La force était censée compter 2500 policiers internationaux, mais Mme Salvador a révélé que seulement 430 environ étaient déployés, environ 400 du Kenya et le reste des Bahamas, du Belize et de la Jamaïque. Plus tôt ce mois-ci, le président kenyan, William Ruto, a déclaré qu’un autre contingent de 600 hommes serait envoyé en Haïti en novembre.

Maria Isabel Salvador, qui dirige la mission politique de l’ONU en Haïti, a déclaré que le fonds fiduciaire de l’ONU, qui finance la force multinationale et dépend des contributions volontaires, «reste gravement sous-financé, ce qui pourrait avoir un impact sur le déploiement et l’empêcher de mener à bien ses tâches en soutien à la police nationale haïtienne».

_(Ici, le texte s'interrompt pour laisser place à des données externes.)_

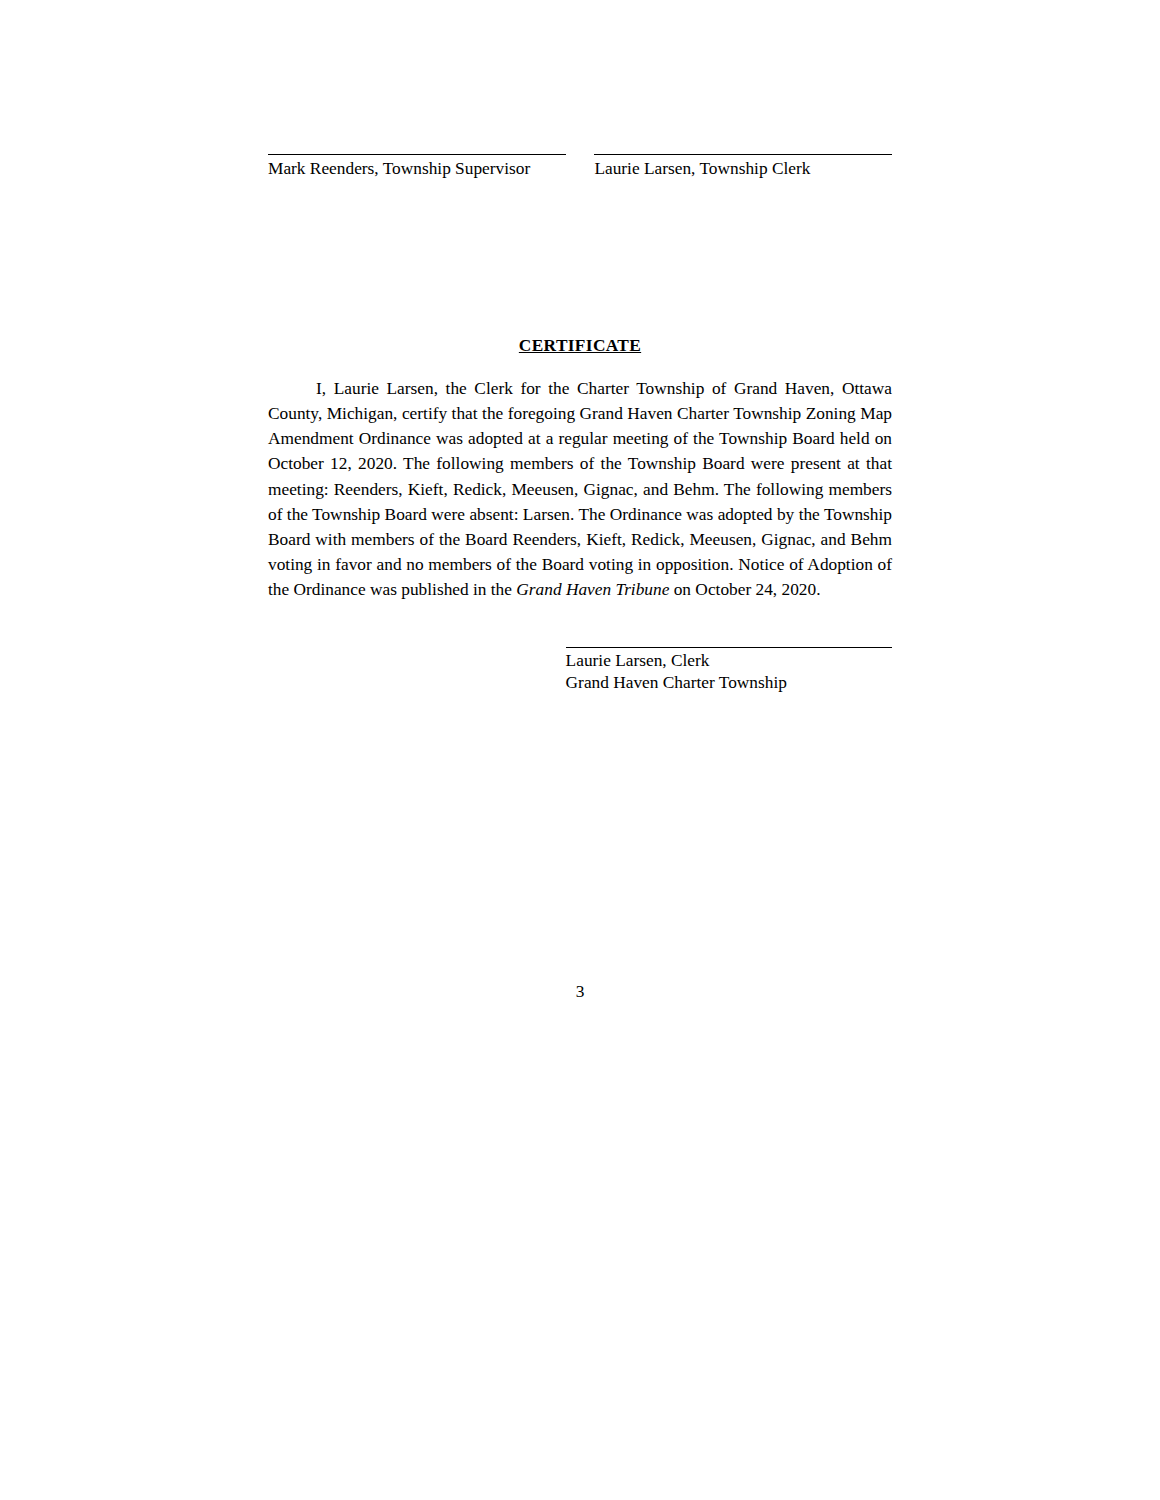| Mark Reenders, Township Supervisor | Laurie Larsen, Township Clerk |
CERTIFICATE
I, Laurie Larsen, the Clerk for the Charter Township of Grand Haven, Ottawa County, Michigan, certify that the foregoing Grand Haven Charter Township Zoning Map Amendment Ordinance was adopted at a regular meeting of the Township Board held on October 12, 2020. The following members of the Township Board were present at that meeting: Reenders, Kieft, Redick, Meeusen, Gignac, and Behm. The following members of the Township Board were absent: Larsen. The Ordinance was adopted by the Township Board with members of the Board Reenders, Kieft, Redick, Meeusen, Gignac, and Behm voting in favor and no members of the Board voting in opposition. Notice of Adoption of the Ordinance was published in the Grand Haven Tribune on October 24, 2020.
Laurie Larsen, Clerk
Grand Haven Charter Township
3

Sur le plan politique, Leslie Voltaire a prêté serment en tant que nouveau chef du conseil présidentiel de transition d’Haïti au début du mois, à la suite de graves allégations de corruption contre trois de ses membres.

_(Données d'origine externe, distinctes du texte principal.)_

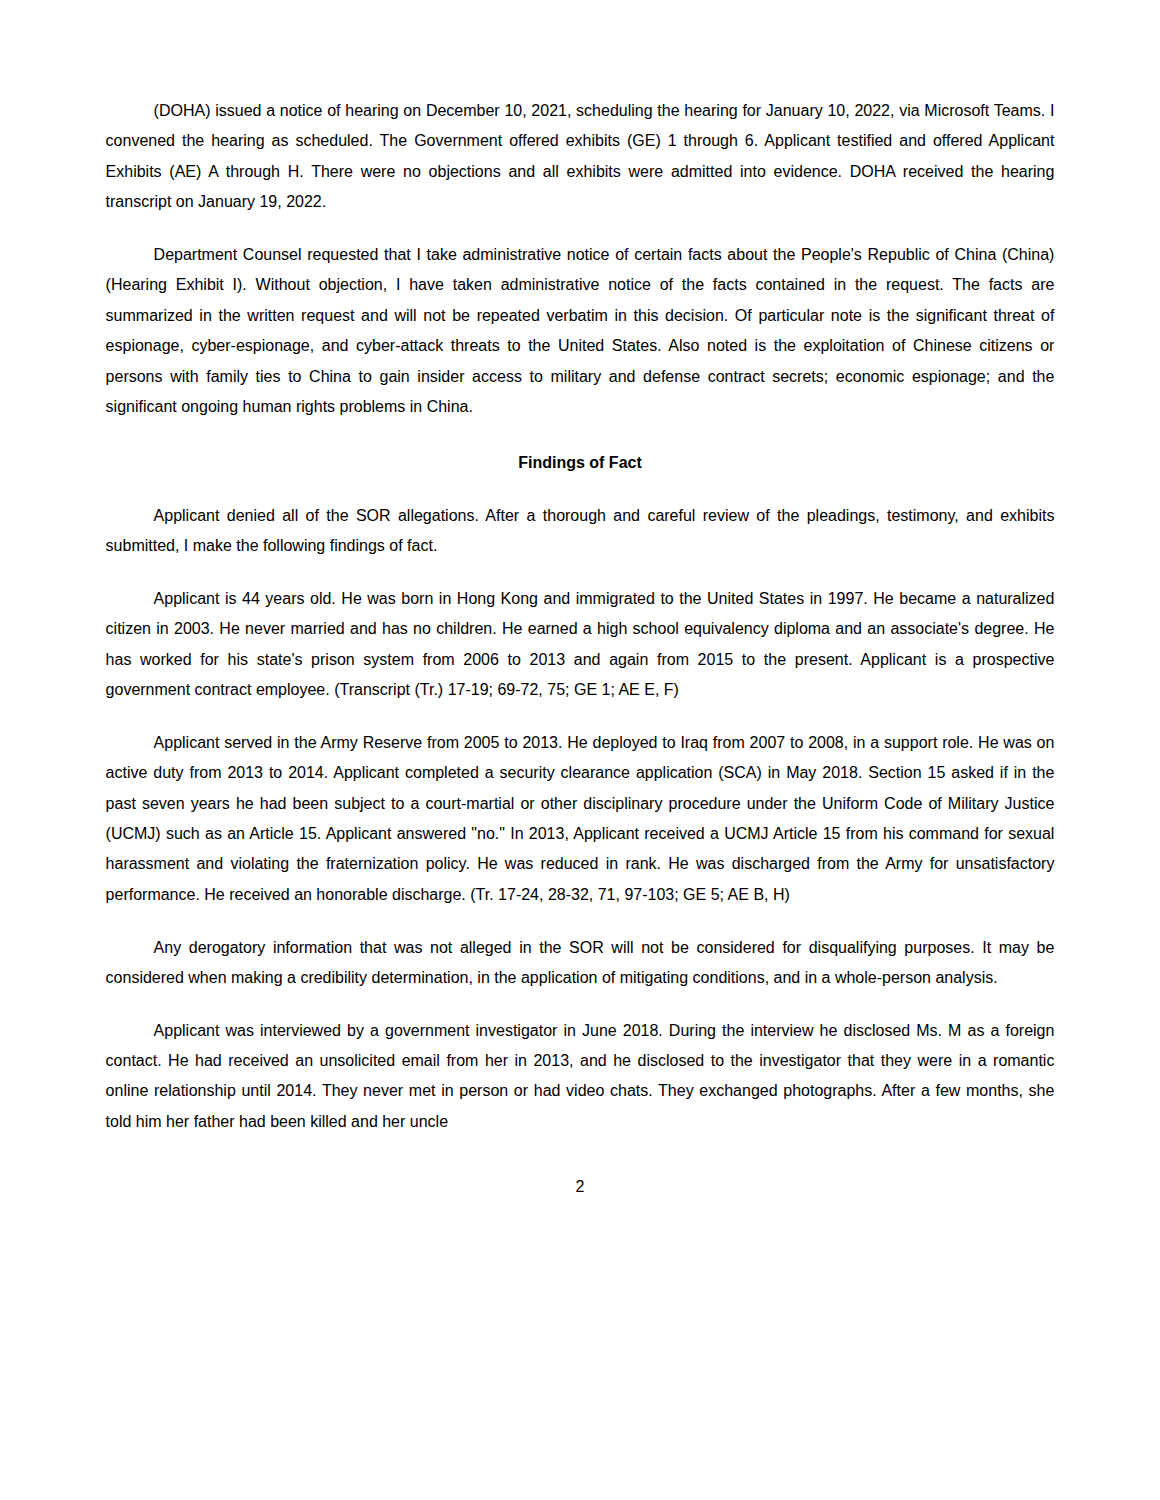(DOHA) issued a notice of hearing on December 10, 2021, scheduling the hearing for January 10, 2022, via Microsoft Teams. I convened the hearing as scheduled. The Government offered exhibits (GE) 1 through 6. Applicant testified and offered Applicant Exhibits (AE) A through H. There were no objections and all exhibits were admitted into evidence. DOHA received the hearing transcript on January 19, 2022.
Department Counsel requested that I take administrative notice of certain facts about the People's Republic of China (China) (Hearing Exhibit I). Without objection, I have taken administrative notice of the facts contained in the request. The facts are summarized in the written request and will not be repeated verbatim in this decision. Of particular note is the significant threat of espionage, cyber-espionage, and cyber-attack threats to the United States. Also noted is the exploitation of Chinese citizens or persons with family ties to China to gain insider access to military and defense contract secrets; economic espionage; and the significant ongoing human rights problems in China.
Findings of Fact
Applicant denied all of the SOR allegations. After a thorough and careful review of the pleadings, testimony, and exhibits submitted, I make the following findings of fact.
Applicant is 44 years old. He was born in Hong Kong and immigrated to the United States in 1997. He became a naturalized citizen in 2003. He never married and has no children. He earned a high school equivalency diploma and an associate's degree. He has worked for his state's prison system from 2006 to 2013 and again from 2015 to the present. Applicant is a prospective government contract employee. (Transcript (Tr.) 17-19; 69-72, 75; GE 1; AE E, F)
Applicant served in the Army Reserve from 2005 to 2013. He deployed to Iraq from 2007 to 2008, in a support role. He was on active duty from 2013 to 2014. Applicant completed a security clearance application (SCA) in May 2018. Section 15 asked if in the past seven years he had been subject to a court-martial or other disciplinary procedure under the Uniform Code of Military Justice (UCMJ) such as an Article 15. Applicant answered "no." In 2013, Applicant received a UCMJ Article 15 from his command for sexual harassment and violating the fraternization policy. He was reduced in rank. He was discharged from the Army for unsatisfactory performance. He received an honorable discharge. (Tr. 17-24, 28-32, 71, 97-103; GE 5; AE B, H)
Any derogatory information that was not alleged in the SOR will not be considered for disqualifying purposes. It may be considered when making a credibility determination, in the application of mitigating conditions, and in a whole-person analysis.
Applicant was interviewed by a government investigator in June 2018. During the interview he disclosed Ms. M as a foreign contact. He had received an unsolicited email from her in 2013, and he disclosed to the investigator that they were in a romantic online relationship until 2014. They never met in person or had video chats. They exchanged photographs. After a few months, she told him her father had been killed and her uncle
2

Le conseil a été créé cette année après que des attaques ciblées de gangs ont forcé l’ancien premier ministre d’Haïti à démissionner, laissant le pays sans leader. Le conseil travaille aux côtés du nouveau premier ministre, Garry Conille, et est chargé d’aider à diriger le pays et d’organiser des élections générales d’ici février 2026.

Mme Salvador a informé le Conseil de sécurité que, malgré les avancées politiques initiales, les tensions entre le conseil et le gouvernement ont augmenté, créant une frustration croissante parmi les Haïtiens et érodant la confiance dans le processus politique actuel.

Elle a rappelé que la mission de l’ONU s’efforçait «de renforcer la collaboration au sein de l’exécutif bicéphale, en les exhortant à mettre de côté leurs différences et à se concentrer sur la lutte contre l’insécurité, les réformes de la gouvernance et les préparatifs électoraux».

Pendant ce temps, près de la moitié de la population n’a pas assez à manger et le contrôle des gangs sur les principales routes d’accès a gravement affecté la fourniture de l’aide humanitaire et des services essentiels, a souligné Mme Salvador.

«En conséquence, les prix ont augmenté et de nombreuses communautés sont au bord de l’effondrement en raison des pénuries alimentaires et de la violence continue, qui a rendu de vastes étendues de terres agricoles improductives», a-t-elle conclu.